• **Source document**
The problem is that Hansberg is on our Planning Commission. The Chair, in fact. The bias, if not outright conflict of interest toward high density housing is cemented by her pecuniary reliance on SCAG. And thus planning in Fullerton is compromised. Think I’m exaggerating? Think again.

Hansberg was selected by our staff to be part of a collection of high-density housing enthusiasts who amusingly called themselves “Project Champions” and have participated in an idiot document called the Fullerton Housing Game Plan. And within this document is concrete evidence of what these people want to do in Fullerton. It’s called the Rail District.

Now this idea is not new. Apparently our crack staff have stolen both the boundaries and even the name from local business guy Tony Bushala who’s been trying to promote a sustainable, mixed use plan for his vision of the Fullerton Rail District. But no. The SCAG-Hansberg plan is all about high-density housing, not livability or sustainability.

Half a mile of high-density housing courtesy of SCAG

And here’s the proof: a plan drawing from this hitherto secret draft Specific Plan, already developed without even being shared with property owners in the area or even members of the City Council. And guess what? The Specific Plan is being paid for by SCAG. And SCAG is also paying to develop a plan to change the Poison Park within the site to an aquaponic farm, ditching the promised park and tying up valuable land in the process. And finally, SCAG grant money is also being eyed by the City bureaucrats to plan a half mile trail along the abandoned Union Pacific right-of-way, an idea so stupid that not even Ken Domer’s predecessors tried it.

• **Check your understanding**
[A] List every person named in the piece on Fullerton planning.
[B] Repeat the piece on Fullerton planning from "Half a mile" up to and including "predecessors tried it.".
[C] Go on with the piece on Fullerton planning from the point where it stops.

• **Stored items**

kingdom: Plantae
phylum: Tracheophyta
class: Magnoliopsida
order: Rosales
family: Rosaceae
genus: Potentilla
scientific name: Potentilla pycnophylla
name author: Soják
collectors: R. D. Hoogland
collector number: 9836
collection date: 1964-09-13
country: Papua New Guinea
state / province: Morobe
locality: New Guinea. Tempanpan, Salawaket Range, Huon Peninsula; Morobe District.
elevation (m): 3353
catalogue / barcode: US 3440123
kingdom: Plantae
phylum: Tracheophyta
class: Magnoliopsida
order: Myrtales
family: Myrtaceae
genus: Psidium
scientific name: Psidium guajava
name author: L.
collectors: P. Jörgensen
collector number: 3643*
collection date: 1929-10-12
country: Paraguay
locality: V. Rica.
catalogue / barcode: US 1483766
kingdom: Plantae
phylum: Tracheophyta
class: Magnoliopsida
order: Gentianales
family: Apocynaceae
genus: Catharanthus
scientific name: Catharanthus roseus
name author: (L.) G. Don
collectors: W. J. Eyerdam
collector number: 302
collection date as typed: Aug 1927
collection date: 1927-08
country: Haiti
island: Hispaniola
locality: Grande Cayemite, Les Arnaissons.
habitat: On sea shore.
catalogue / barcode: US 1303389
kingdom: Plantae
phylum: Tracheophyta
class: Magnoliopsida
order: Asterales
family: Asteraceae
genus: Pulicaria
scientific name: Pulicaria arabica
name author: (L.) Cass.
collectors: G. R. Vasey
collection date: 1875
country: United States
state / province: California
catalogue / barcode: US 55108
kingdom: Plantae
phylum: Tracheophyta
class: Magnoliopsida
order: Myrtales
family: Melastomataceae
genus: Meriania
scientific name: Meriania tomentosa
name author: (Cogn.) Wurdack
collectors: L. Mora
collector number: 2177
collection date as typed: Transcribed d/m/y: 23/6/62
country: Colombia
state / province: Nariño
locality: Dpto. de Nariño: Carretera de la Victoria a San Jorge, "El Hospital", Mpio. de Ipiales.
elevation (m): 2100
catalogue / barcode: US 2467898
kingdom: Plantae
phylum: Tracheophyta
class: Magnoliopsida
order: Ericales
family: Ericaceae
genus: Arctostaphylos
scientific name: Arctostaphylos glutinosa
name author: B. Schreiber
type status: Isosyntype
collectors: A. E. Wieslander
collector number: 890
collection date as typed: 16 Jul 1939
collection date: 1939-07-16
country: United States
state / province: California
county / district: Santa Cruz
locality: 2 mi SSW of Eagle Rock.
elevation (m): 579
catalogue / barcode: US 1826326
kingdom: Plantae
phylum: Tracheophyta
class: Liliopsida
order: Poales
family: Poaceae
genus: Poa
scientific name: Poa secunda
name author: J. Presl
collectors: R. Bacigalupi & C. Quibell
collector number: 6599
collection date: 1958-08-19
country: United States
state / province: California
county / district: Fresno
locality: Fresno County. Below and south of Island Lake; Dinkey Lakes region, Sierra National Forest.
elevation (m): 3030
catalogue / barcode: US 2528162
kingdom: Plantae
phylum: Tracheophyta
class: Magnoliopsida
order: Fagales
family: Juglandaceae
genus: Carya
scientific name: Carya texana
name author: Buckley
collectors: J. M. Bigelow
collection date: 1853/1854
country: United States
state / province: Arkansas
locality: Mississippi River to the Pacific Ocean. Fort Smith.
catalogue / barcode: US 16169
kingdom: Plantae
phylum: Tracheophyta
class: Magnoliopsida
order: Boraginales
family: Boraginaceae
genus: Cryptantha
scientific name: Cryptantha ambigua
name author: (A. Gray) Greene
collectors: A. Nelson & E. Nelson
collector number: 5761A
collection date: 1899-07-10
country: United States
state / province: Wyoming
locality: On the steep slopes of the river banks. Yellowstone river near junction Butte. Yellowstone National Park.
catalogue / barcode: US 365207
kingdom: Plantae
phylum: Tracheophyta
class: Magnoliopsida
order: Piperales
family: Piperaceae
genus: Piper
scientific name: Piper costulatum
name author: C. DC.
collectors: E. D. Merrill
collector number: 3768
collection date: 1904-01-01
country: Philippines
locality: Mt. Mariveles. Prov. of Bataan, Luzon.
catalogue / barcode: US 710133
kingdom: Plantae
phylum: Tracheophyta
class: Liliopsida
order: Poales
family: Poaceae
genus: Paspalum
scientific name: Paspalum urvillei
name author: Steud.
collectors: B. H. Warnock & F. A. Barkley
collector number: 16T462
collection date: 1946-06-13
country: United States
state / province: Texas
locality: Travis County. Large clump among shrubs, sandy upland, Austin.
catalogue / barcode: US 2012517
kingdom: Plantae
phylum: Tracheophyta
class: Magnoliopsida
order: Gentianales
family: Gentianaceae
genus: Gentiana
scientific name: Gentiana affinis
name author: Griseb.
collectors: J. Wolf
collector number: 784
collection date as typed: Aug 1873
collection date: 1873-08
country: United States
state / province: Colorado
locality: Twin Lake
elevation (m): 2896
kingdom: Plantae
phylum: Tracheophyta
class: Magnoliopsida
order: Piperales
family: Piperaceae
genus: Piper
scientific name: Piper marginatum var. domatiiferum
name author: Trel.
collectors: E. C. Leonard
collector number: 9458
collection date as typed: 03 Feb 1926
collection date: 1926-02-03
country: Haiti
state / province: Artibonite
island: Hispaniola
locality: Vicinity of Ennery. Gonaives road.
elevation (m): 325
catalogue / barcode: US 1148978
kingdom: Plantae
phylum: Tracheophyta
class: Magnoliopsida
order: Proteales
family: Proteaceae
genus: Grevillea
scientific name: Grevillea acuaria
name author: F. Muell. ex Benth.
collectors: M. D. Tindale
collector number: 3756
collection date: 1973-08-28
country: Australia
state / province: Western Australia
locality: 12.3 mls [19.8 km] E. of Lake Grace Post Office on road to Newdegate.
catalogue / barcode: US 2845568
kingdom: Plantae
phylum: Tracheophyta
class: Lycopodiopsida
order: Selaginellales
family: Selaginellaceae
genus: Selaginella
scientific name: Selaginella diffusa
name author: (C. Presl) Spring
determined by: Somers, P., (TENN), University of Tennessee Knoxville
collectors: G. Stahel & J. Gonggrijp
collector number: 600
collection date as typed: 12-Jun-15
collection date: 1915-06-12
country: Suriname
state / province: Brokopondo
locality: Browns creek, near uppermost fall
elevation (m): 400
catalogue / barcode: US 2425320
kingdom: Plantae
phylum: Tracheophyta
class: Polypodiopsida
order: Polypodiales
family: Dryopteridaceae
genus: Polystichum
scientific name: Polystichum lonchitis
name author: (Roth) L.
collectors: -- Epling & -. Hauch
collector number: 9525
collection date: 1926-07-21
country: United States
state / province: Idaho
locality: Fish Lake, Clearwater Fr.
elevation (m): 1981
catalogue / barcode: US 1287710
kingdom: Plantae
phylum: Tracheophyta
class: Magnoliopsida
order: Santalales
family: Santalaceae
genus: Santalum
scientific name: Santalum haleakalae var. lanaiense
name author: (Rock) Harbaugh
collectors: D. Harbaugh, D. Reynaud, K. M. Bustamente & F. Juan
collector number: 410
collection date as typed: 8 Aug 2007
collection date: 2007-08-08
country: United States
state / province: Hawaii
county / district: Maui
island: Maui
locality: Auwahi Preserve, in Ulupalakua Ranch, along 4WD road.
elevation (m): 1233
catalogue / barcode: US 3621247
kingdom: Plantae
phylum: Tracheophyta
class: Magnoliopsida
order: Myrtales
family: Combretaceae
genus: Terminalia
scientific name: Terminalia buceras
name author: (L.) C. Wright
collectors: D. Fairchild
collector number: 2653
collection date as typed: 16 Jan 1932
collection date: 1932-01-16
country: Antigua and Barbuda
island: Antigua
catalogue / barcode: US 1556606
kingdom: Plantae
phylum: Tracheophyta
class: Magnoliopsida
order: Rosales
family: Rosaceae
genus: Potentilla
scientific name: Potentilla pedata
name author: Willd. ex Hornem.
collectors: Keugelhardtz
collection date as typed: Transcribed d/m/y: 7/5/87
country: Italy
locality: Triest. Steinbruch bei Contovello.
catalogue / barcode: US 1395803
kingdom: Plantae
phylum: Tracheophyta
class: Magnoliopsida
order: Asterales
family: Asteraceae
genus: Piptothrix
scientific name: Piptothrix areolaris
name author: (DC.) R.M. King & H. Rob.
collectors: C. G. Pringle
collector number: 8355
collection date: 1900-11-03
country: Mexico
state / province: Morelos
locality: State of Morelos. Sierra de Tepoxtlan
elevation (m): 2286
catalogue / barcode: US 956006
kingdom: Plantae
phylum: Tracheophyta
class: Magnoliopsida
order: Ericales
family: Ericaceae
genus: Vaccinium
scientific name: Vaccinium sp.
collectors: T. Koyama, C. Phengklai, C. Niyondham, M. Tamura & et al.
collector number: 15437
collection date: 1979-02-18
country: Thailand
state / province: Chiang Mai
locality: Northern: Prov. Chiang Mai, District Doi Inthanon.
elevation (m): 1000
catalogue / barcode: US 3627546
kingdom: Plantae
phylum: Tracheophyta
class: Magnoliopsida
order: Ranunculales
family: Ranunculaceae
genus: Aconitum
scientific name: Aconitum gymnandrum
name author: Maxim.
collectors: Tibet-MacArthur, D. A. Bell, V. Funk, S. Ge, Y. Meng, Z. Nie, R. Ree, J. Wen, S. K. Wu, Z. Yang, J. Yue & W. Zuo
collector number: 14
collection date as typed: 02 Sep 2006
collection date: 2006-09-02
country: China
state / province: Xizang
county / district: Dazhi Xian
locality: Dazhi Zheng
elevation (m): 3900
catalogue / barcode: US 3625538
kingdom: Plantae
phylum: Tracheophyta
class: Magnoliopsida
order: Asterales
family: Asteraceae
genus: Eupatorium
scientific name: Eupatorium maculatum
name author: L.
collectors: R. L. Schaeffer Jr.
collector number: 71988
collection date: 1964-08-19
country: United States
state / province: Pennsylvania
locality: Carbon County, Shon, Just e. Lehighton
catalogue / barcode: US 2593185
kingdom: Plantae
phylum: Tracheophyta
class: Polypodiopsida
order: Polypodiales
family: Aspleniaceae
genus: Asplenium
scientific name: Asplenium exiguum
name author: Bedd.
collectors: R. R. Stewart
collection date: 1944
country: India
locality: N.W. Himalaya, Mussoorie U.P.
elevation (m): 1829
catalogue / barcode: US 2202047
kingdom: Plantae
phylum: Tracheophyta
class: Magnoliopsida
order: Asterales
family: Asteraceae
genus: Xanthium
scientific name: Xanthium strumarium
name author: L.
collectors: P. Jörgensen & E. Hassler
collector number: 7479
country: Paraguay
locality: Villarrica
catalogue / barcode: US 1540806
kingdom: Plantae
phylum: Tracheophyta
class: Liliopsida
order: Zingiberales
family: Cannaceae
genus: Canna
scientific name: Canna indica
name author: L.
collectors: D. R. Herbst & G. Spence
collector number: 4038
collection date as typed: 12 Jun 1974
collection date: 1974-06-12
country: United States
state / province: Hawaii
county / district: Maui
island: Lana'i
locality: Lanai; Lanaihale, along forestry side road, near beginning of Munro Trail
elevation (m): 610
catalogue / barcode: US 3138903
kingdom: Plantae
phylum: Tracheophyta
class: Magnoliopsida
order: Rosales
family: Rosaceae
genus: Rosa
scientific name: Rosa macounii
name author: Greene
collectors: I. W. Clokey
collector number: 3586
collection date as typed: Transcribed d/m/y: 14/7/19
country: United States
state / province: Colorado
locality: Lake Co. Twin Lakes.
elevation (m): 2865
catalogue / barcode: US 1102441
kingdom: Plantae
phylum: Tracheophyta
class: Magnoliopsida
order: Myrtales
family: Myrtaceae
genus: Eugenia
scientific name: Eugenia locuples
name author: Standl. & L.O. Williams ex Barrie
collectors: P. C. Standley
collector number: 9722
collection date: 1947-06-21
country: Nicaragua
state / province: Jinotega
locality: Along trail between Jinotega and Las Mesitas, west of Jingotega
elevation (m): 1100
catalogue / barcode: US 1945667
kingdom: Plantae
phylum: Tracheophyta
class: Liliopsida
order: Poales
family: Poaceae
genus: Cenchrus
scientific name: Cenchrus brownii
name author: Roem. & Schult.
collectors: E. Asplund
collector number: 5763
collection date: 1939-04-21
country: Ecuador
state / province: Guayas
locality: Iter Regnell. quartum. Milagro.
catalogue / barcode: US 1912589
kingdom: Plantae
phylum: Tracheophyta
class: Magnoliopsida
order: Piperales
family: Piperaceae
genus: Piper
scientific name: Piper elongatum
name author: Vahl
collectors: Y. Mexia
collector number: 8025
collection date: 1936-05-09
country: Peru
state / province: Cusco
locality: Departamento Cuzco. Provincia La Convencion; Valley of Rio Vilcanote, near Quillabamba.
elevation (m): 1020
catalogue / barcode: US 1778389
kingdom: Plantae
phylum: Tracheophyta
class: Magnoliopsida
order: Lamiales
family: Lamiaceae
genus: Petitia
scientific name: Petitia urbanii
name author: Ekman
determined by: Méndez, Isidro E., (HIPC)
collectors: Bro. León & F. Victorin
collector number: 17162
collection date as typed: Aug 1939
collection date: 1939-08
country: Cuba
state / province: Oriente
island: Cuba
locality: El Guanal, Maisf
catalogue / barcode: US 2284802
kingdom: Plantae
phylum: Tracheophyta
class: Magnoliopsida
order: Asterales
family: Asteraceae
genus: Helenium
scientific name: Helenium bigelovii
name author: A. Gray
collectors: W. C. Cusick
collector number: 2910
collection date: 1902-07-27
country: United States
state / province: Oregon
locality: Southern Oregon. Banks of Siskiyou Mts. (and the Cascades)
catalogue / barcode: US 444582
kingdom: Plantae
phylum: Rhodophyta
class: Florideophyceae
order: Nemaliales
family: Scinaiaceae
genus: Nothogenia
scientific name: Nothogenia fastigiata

• **Task-by-task results**
[A] Hansberg, Tony Bushala, Ken Domer

[B]
Half a mile of high-density housing courtesy of SCAG

And here’s the proof: a plan drawing from this hitherto secret draft Specific Plan, already developed without even being shared with property owners in the area or even members of the City Council. And guess what? The Specific Plan is being paid for by SCAG. And SCAG is also paying to develop a plan to change the Poison Park within the site to an aquaponic farm, ditching the promised park and tying up valuable land in the process. And finally, SCAG grant money is also being eyed by the City bureaucrats to plan a half mile trail along the abandoned Union Pacific right-of-way, an idea so stupid that not even Ken Domer’s predecessors tried it.

[C]
It’s very clear that the giant thumbprint of SCAG is placed squarely on these hairbrained and even dangerous ideas. And with the enthusiastic support of their local auxiliaries like Elizabeth Hansberg, they are well on the way to entangling Fullerton in “plans” that will finish off our crumbling infrastructure and add 100,000 new traffic trips to our streets everyday.

 

Elizabeth Hansberg, Part 2: The Housing Mafia

Across the street from us! No freakin’ Way, Man

Hello Friends.

You are excused for not knowing a goddamn thing about SCAG – the Southern California Association of Governments. There’s a good reason for this. SCAG operates as a completely opaque government entity; it is run by public employees, for public employees with no accountability to anybody. Its reason for existence is to promote whatever the latest liberal idea de jour happens to be.

And right now, the idea de jour is housing units. Lots and lots of housing units. In fact, in SCAG’s humble opinion…er…a, I mean expert opinion, Fullerton needs 13,000 new housing units, a notion, if executed would complete the destruction of our already overburdened infrastructure and increase our current population by 33%.

The “official” leadership of SCAG is a consortium of local elected folks you wouldn’t trust to mow your lawn. The bald fact than nobody is actually elected to be on SCAG by voters is telling. The whole thing is run by public employees acting as policy makers; the puppets on the SCAG board and the general assembly are just small-time political wannabes trying to look important. Then there are the lobbyists who view the voting members in the way a hyena looks at a wildebeest  carcass.

“Well, okay, Joe,” I can hear you saying. “So what?”

But they did such a nice job at the Platinum Triangle!

Here’s what: SCAG creates what is known as Regional Housing Needs Assessment (RHNA) concocted by who knows who, and that assumes the temerity to tell cities how they are deficient in their provision of housing for po’ folks.

“Well, okay, Joe,” I can hear you saying. “So what?”

Here’s what: the State of California Housing and Development Department, another bureaucratic godzilla, is becoming militant in making cities comply with some sort of plan to accommodate these idiot quotas – or else.

Fullerton’s Future?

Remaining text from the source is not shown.